Goldman Says How to Avoid Policy-Risk Woes in Health Stocks

(Bloomberg) -- U.S. health-care stocks have shown that potential policy changes from the 2020 election are already on the minds of investors. Goldman Sachs Group Inc. has a few ideas about how to navigate such a tricky environment.

Investors who had been putting concerns about policy risk on the back burner, thinking election season was too far in the future to matter yet, all of a sudden had to focus on it again as of last week.

Health-care stocks in the S&P 500 tumbled 4.4 percent last week versus a drop of 0.1 percent for the broader index, fueled by comments from insurer UnitedHealth Group Inc.’s CEO about the “Medicare for All” idea advocated by some progressive Democratic presidential candidates. They have bounced back somewhat this week with a 1.5 percent gain, helped by hedge funds, but it’s still the worst-performing sector year-to-date.

“Policy risk will likely continue to weigh on health-care stock valuations during the remainder of the run-up to 2020 elections,” Goldman strategists led by Ben Snider wrote in a note April 24. “Investors should focus on relative value opportunities in the wake of the drawdown rather than taking a view predicated on the broad sector rerating higher.”

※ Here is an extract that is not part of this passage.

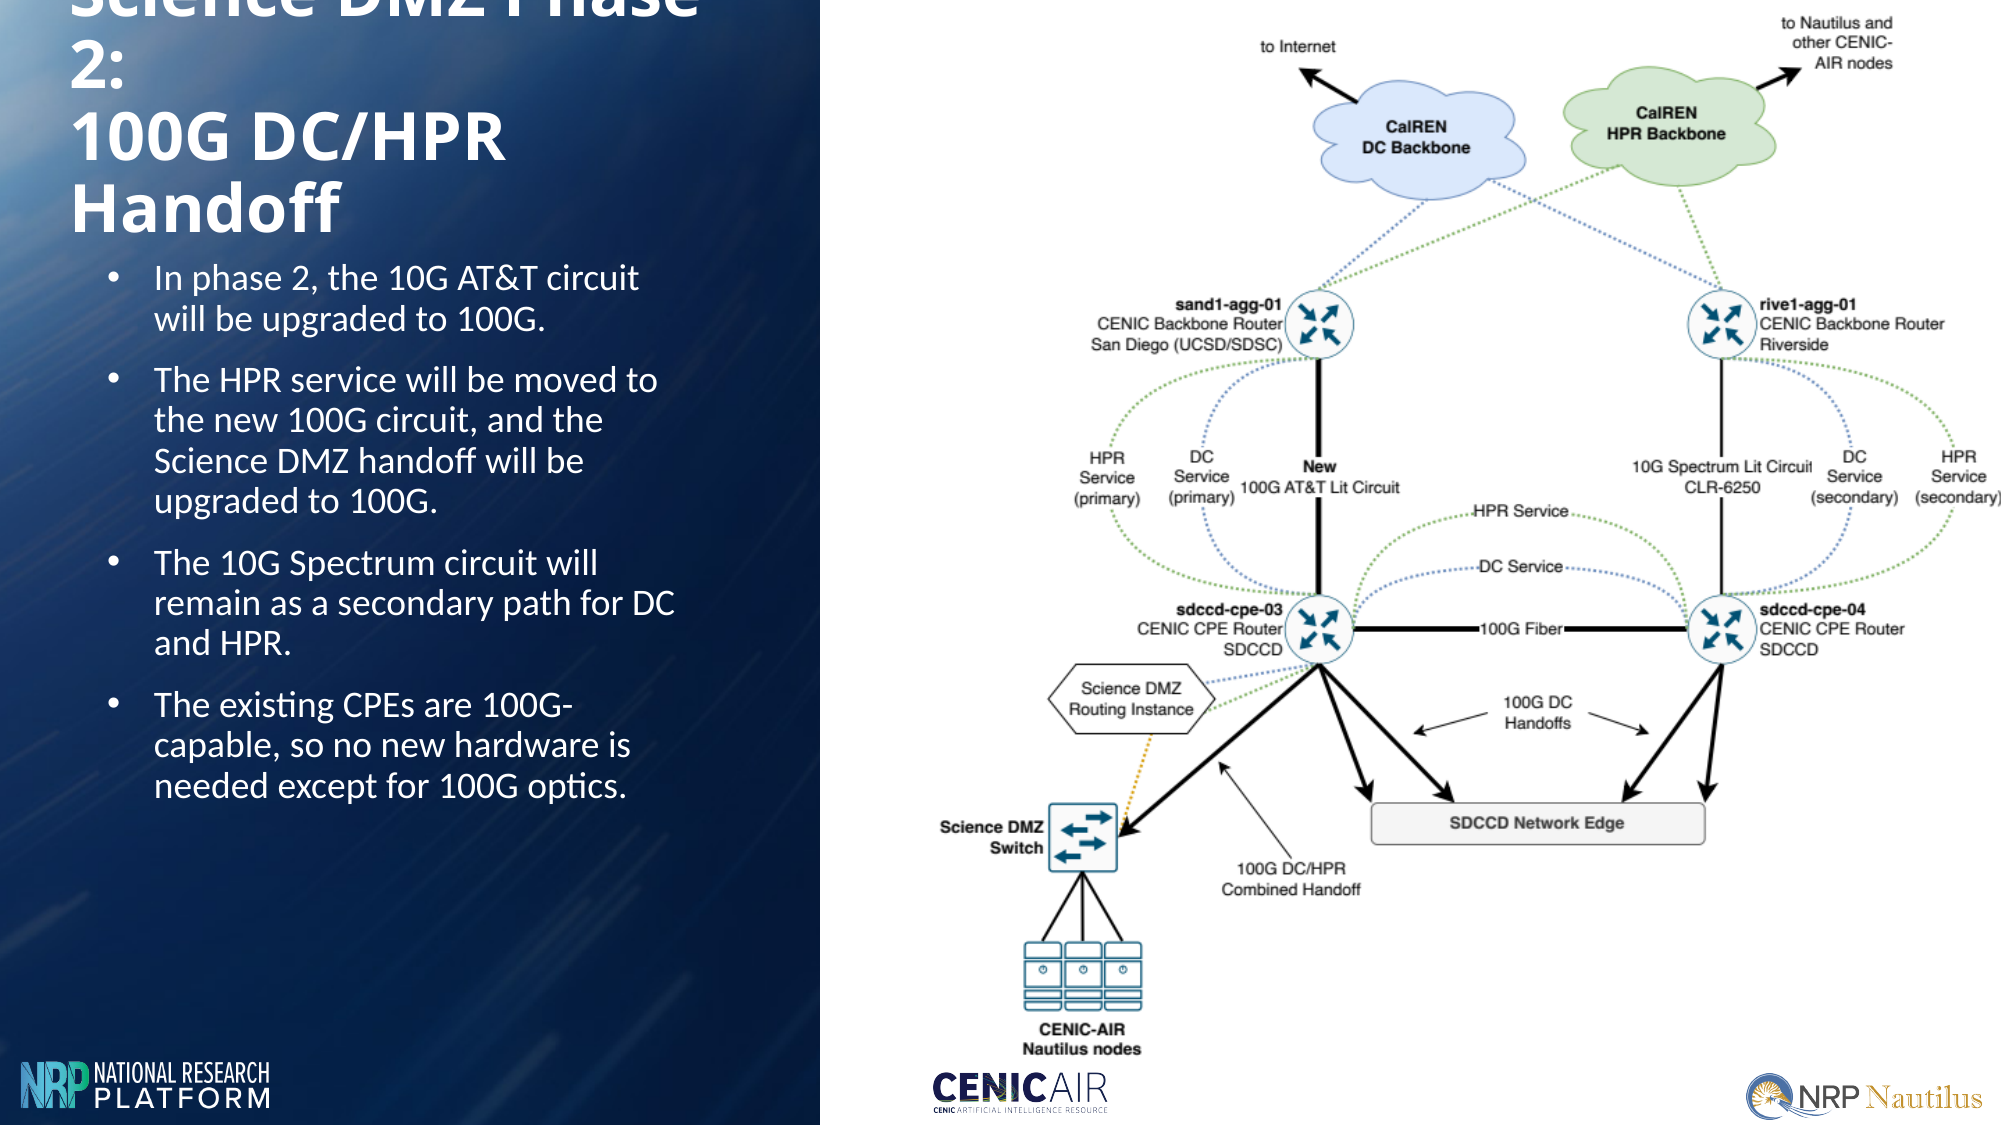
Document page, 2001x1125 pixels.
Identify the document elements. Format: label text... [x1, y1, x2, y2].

Goldman Says How to Avoid Policy-Risk Woes in Health Stocks

Examples of relative-value trades suggested by Goldman:

  • If the focus of the policy debate turns to drug pricing from Medicare for All, managed-care stocks should outperform health-care peers
  • Both biotech and pharma stocks are at risk from potential drug-pricing regulations, but biotechs have underperformed in 2019 and have lower valuations than pharma “despite faster expected earnings growth and stronger recent earnings revisions”
  • Some other industries that face potential policy headwinds, such as companies related to student loans, for-profit education, coal and firearms, have outperformed health care this year
Goldman Says How to Avoid Policy-Risk Woes in Health Stocks

Health-care stocks often reflect policy uncertainty ahead of elections, and since 1976 have had the weakest median excess return versus the S&P 500 of any sector, the strategists wrote. But apart from that concern, fundamentals in the sector “look healthy,” Goldman said, citing strong earnings-per-share revisions and results from the early part of this earnings season.

In addition, political risk at this point is hard to measure. The Democrats vying to face President Trump in the general election have disparate views on health-care policy. Then they have to beat an incumbent who appears to have a decent chance of being re-elected. And control of both the House of Representatives and Senate will be in play as well. How all those things turn out will have a major impact on what type of health-policy changes would be considered.

That’s even before one tries to imagine how any legislation would take shape, how long it would take to win passage, and the timetable to get everything running.

“The combination of some health-care stocks’ depressed valuations and otherwise healthy earnings growth prospects should encourage investors to reevaluate whether the recent underperformance is warranted given the actual likelihood of policy reform and the amount of time such reform would take to be implemented,” the strategists said.